Cotabato conflicts - again, a flashback

As the hostilities in Cotabato are played up in the media with scenarios of combatants brandishing their firearms and armored personnel carriers rumbling through burning villages, I am reminded of the situation in that place in the early 1970s.

There was no MILF then nor MNLF but just loosely organized groups called Blackshirts and Baracudas. Known for their daredevil exploits, these rebels would pillage farm villages of Christian settlers especially those in remote areas. Torching of crops and houses was their usual strategy highlighted by massacres of civilians. Ambushing of vehicles too figured not just in out-of-the-way places but even in the highways connecting Cotabato City to the cities of Davao and General Santos.

On one occasion, for instance, the passenger bus I was taking was stopped by army troopers in a secluded area between Pikit and Pagalungan, both Muslim-occupied towns. We were made to come down the vehicle and as we did so the sound of gunfire was heard at a distance. Reflexively, we hit the ground and waited in fear what would happen next. To our relief, however, nothing happened and minutes later we were allowed to proceed on our trip. About a kilometer away we passed by still smoldering remains of what used to be a cluster of houses near which had gathered some troopers with armalites.

Traveling was therefore a risky thing during those days. Despite this, trips of passenger buses went on regularly.

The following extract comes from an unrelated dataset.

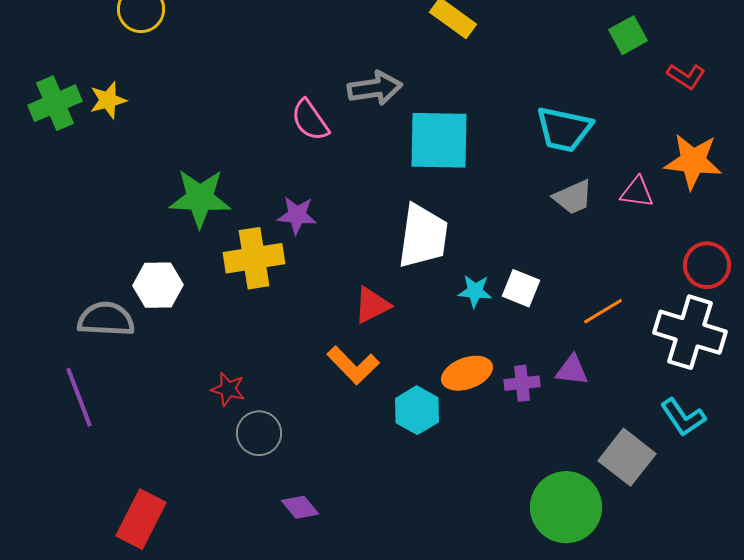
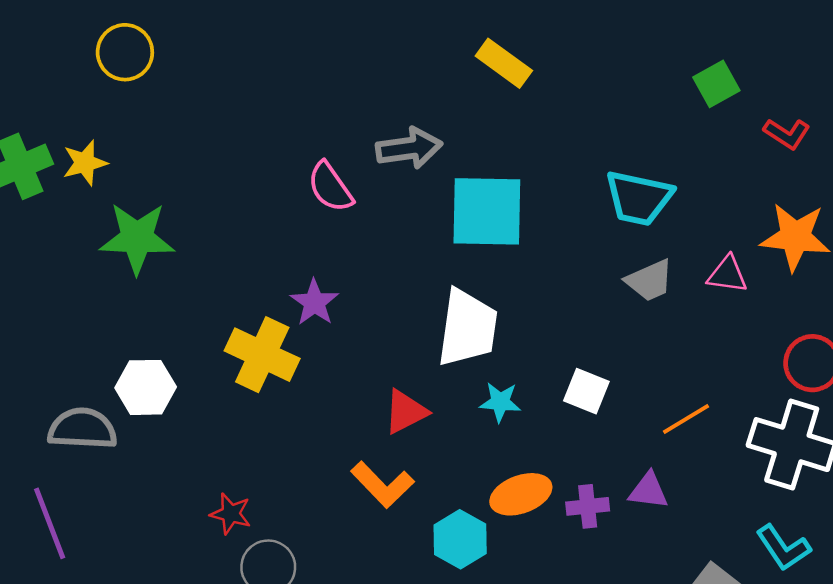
green star: (200, 198) -> (137, 238), moved
purple star: (297, 215) -> (314, 302), turned 30
yellow cross: (254, 258) -> (262, 355), turned 34
cyan star: (475, 291) -> (500, 402), moved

At times buses were torched and some commuters kidnapped but most of the passengers were usually left unmolested. Commercial vans shuttling from town to town were usually attacked and robbed resulting oftentimes in injury or death of their personnel. In our boarding house two of the five sales representatives of certain companies fell victims to this hazard although there was no fatality.

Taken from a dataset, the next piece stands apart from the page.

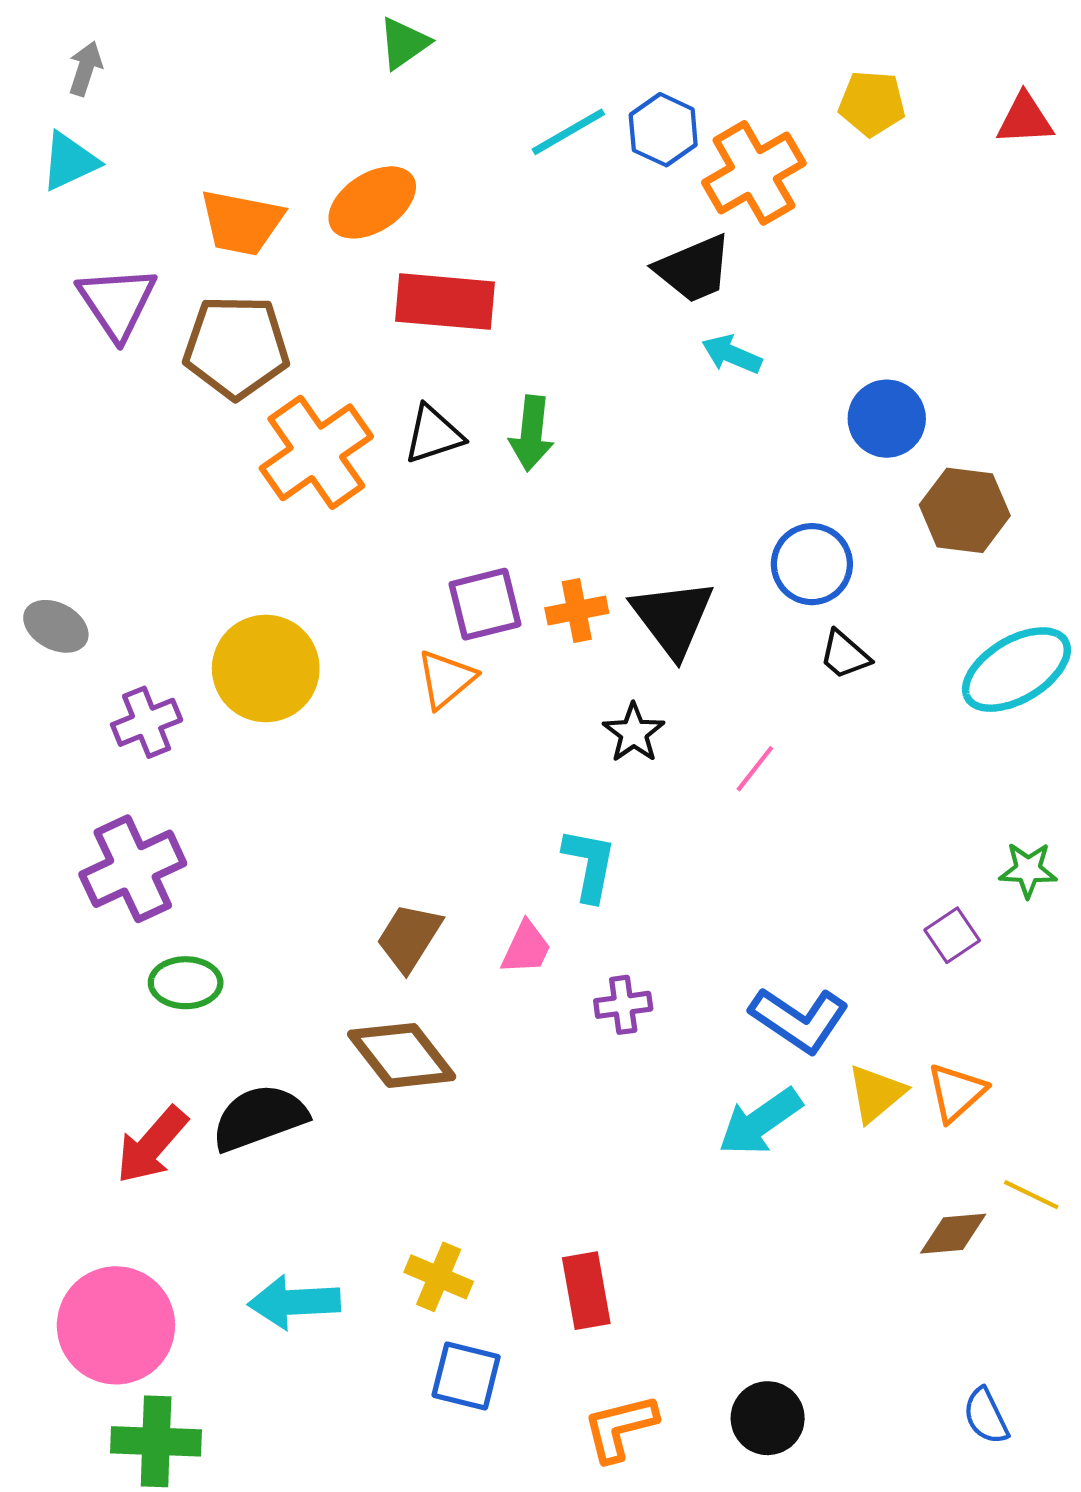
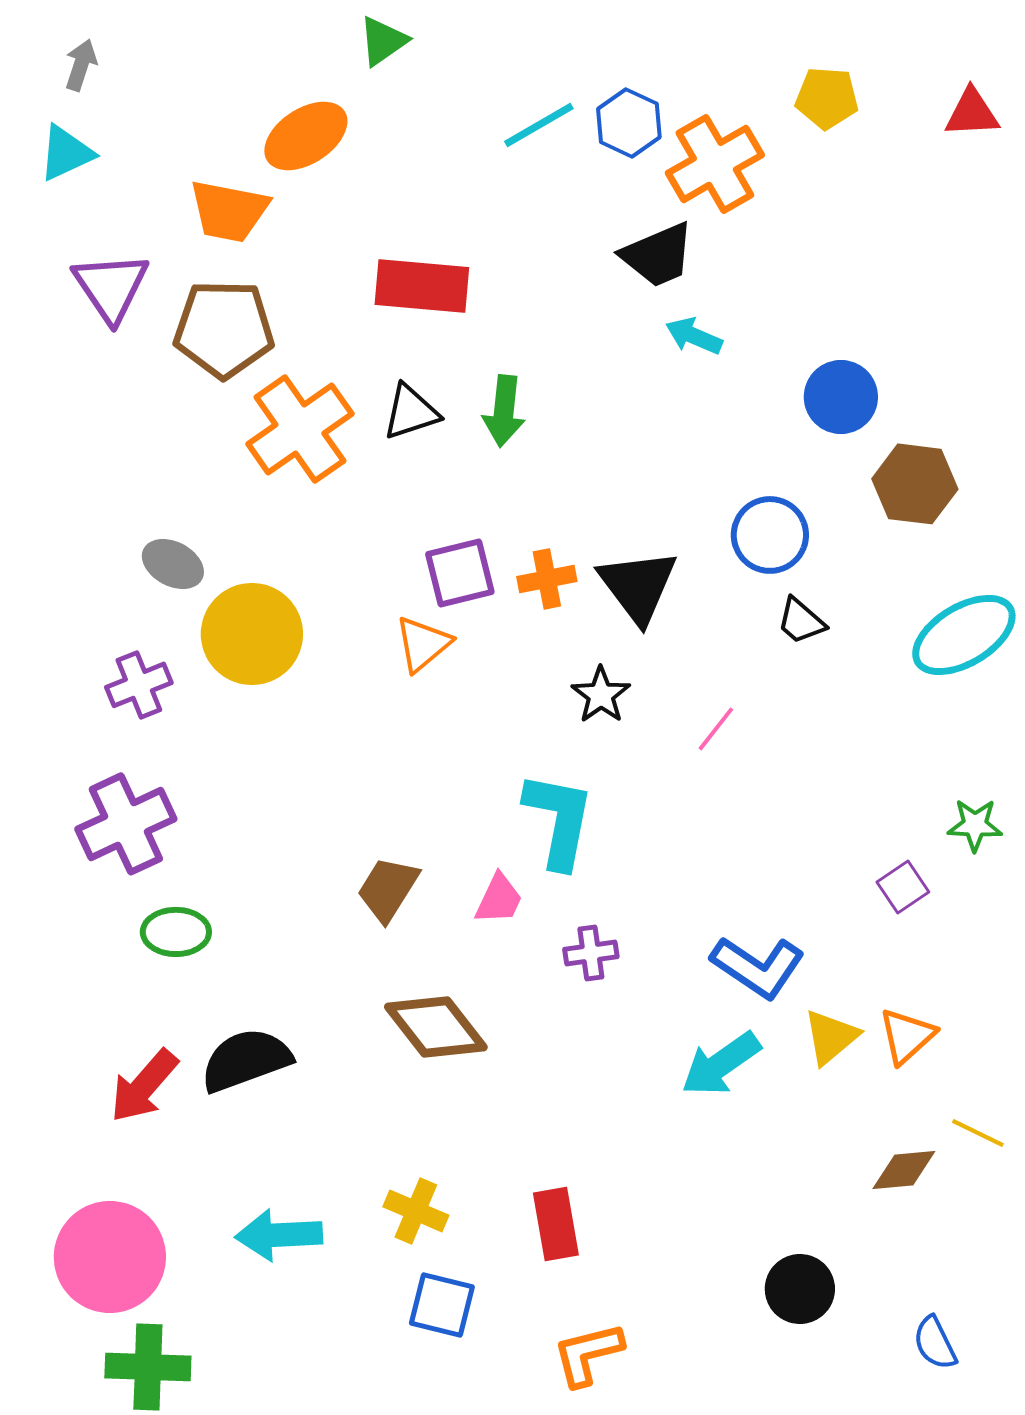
orange ellipse: (372, 202) -> (306, 136), moved
gray ellipse: (56, 626) -> (173, 564), moved
cyan L-shape: (589, 865) -> (559, 820), size x1.4
brown diamond: (402, 1055) -> (436, 1027), moved
black circle: (768, 1418) -> (800, 1289), moved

One gruesome incident I remember involved a young priest from Iloilo City named Nelson Javellana, OMB. He headed a Catholic school in a barrio adjacent to Tacurong, but at the same time was active in community work. At one time he was on board a van with eight other young men on their way to a peace rally in another town. They never reached their destination. Armed men waylaid them and every one was killed. When later, the bodies were recovered along with Fr. Javellana's these were found riddled with bullet holes and most of them were mutilated.

Incidents like this would generate anger among Christians in Mindanao. Usually, retaliatory actions would follow perpetrated by civilian militias who were allegedly armed by the military. One of such group was known as "Ilaga", headed by an Ilonggo called Tootpick, whose very name was the terror among Muslims. If the latter attacked Christians villages, Tootpick's men were quick to respond by assaulting Muslim settlements venting their ire even towards innocent men and women. So ferocious were the Ilaga that, as rumored, they first tortured their captives before putting them away.

Violence of course begets violence and so there was a cycle of atrocities alternating between Christians against Muslims and Muslims against Christians. Ethnic cleansing was not yet a known term in those days, but cleansing was happening in all its naked form, antedating what happened years later in Kosovo and Serbia and in many places in Africa.

What happened in Lanao three weeks ago when alleged break-away bands of MILF rained bullets in Christian towns and killed 37 hapless residents was a temptation for something akin to ethnic cleansing. That's why some hawkish officials talked of all-out war. But of course a war against our own brother Filipinos would be a war against our own nationhood. That would be the start of the breaking apart of this country and we would end up as disparate culture groups always trying to get hold of each other's throat.

Besides, we have not exhausted the various aspects of the peace process. True, that MOA on ancestral domain has been junked and for good reason. But this does not mean the end of efforts to negotiated peace among the Islam worshippers in Mindanao. Every Christian who has spent years in that part of the country is aware of the frustration and the desperation felt by every Muslim there. It is this feeling that should be assuaged in any efforts to solve this problem.

Without doubt, those two renegade MILF commanders should be brought to justice. But in the process caution is necessary to keep the situation in the south under control. Revenge is sweet, they say, but to a civilized mind, more, to a Christian mind, revenge has no place.